Podjechałem pod biuro. Aśka czekała już na mnie w pobliżu przystanku, machając na mój widok.
- Jak dobrze, że jesteś - powiedziała ściskając mnie za szyję.
- Już dobrze kochanie, wystraszyłaś się trochę, prawda? - zapytałem spokojnym głosem.
- Jedźmy do rodziców, proszę – powiedziała wystraszona - nie mogę się z nimi skontaktować. Komórki nie działają.
- Ale kochanie, postaraj się uspokoić jeśli to możliwe. Trzęsienie było w Warszawie, nie u nas. Z rodzicami na pewno wszystko jest w porządku … - nie dokończyłem jednak zdania bo Aśka wyraźnie zdenerwowanym głosem przerwała:
- Nie dyskutuj ze mną, tylko jedź najszybciej jak się da – powiedziała stanowczo a jej wzrok nie pozostawiał nic więcej do dodania.
- Dobra, postaram się jak najszybciej wykręcić, ale mogą być spore korki na obwodnicy.
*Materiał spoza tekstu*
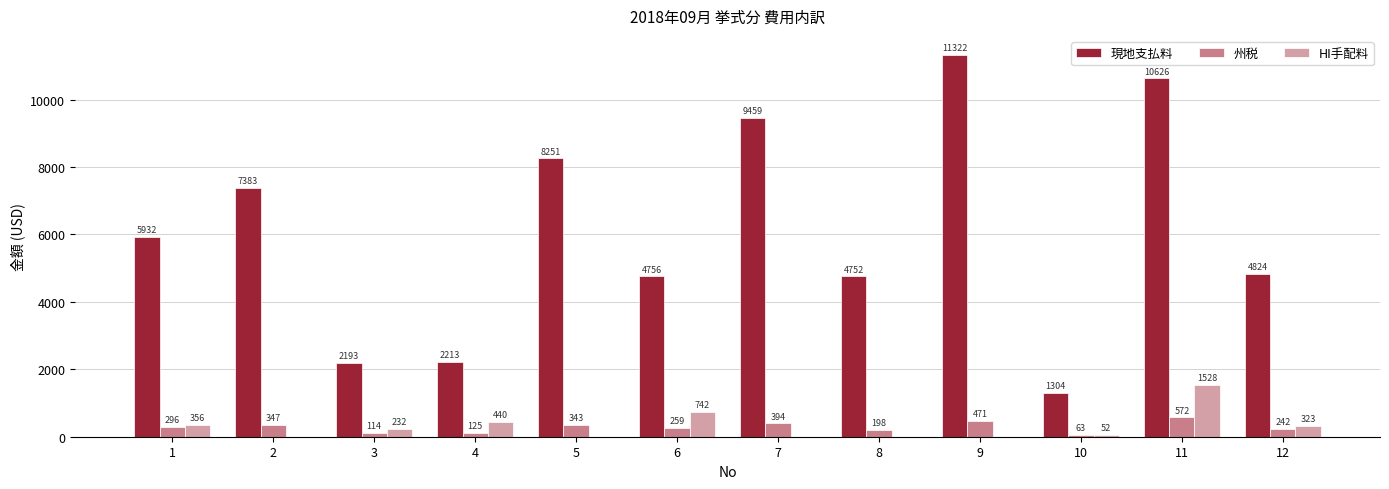

What is the maximum value for 現地支払料?

11322.1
Właśnie czekałem tam 15 minut na wyjazd – odpowiedziałem, ale nie słuchała mnie próbując bezskutecznie dodzwonić się do domu.

Stojąc przy wjeździe na obwodnicę słuchaliśmy w przerażeniu kolejnych relacji z miejsca zdarzeń. Liczby zabitych i rannych zwiększały się z minuty na minutę obrazując niewyobrażalną skalę całej tragedii. Nie mogłem uwierzyć w to co płynęło z głośników. To brzmiało jak katastroficzny wysokobudżetowy film amerykański, gdy tymczasem to wszystko działo się realnie i my jesteśmy tego świadkami. Ta liczba ofiar to nie był film.
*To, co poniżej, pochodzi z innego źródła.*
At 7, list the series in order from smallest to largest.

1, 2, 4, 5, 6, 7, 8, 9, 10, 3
Do Bochni dojechaliśmy 20 minut później. Gnałem przed siebie jak szalony, wyprzedzając niekiedy na trzeciego a Aśka jeszcze mnie poganiała abym jechał szybciej. Kiedy wysiadaliśmy z samochodu usłyszałem komunikat mówiący o około 900 osób zabitych i 17 000 rannych. To jest jakiś koszmar - pomyślałem.

Dwa miesiące później, kiedy znaliśmy już przyczyny wystąpienia wstrząsów i zapewnienia sejsmologów, że podobne zdarzenia raczej nam zagrażają, po odgruzowaniu centrum i uprzątnięciu śródmieścia stolicy, podano do publicznej wiadomości oficjalne statystyki: bezpośrednio na miejscu oraz na skutek odniesionych ran śmierć poniosło w sumie 2500 osób. Liczba rannych przekroczyła 32 000.